Problem statement:
Write out the records below again with "difference" replaced by "gap" and nothing else changed. Leave the pictures out.
--- Dataset Enclosed Below ---
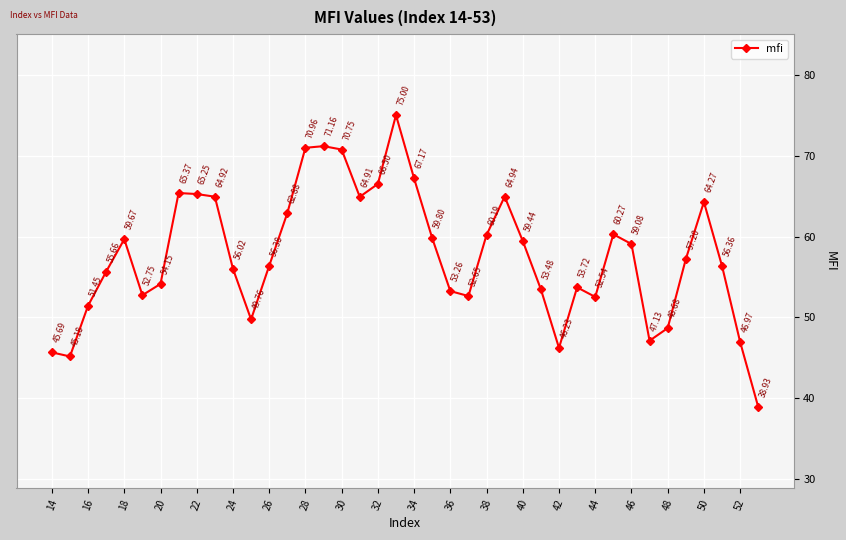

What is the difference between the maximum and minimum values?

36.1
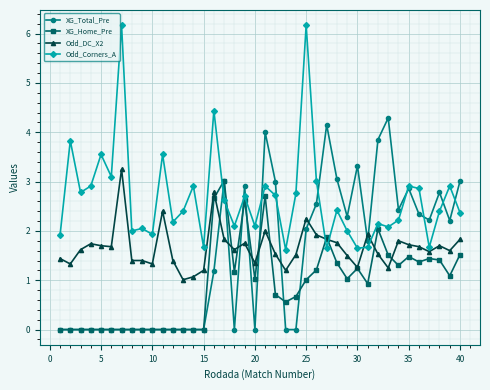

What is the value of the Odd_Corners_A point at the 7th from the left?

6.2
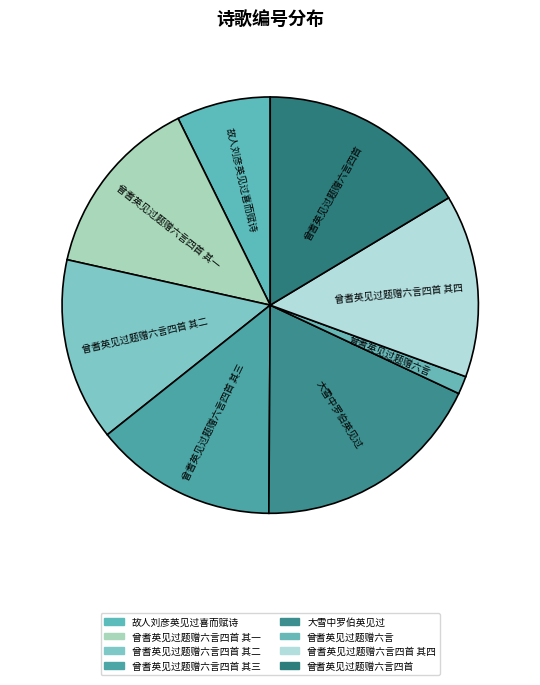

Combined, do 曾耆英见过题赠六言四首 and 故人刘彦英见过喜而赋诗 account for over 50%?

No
--- End of Enclosed Dataset ---
Task answer:
What is the gap between the maximum and minimum values?

36.1

What is the value of the Odd_Corners_A point at the 7th from the left?

6.2

Combined, do 曾耆英见过题赠六言四首 and 故人刘彦英见过喜而赋诗 account for over 50%?

No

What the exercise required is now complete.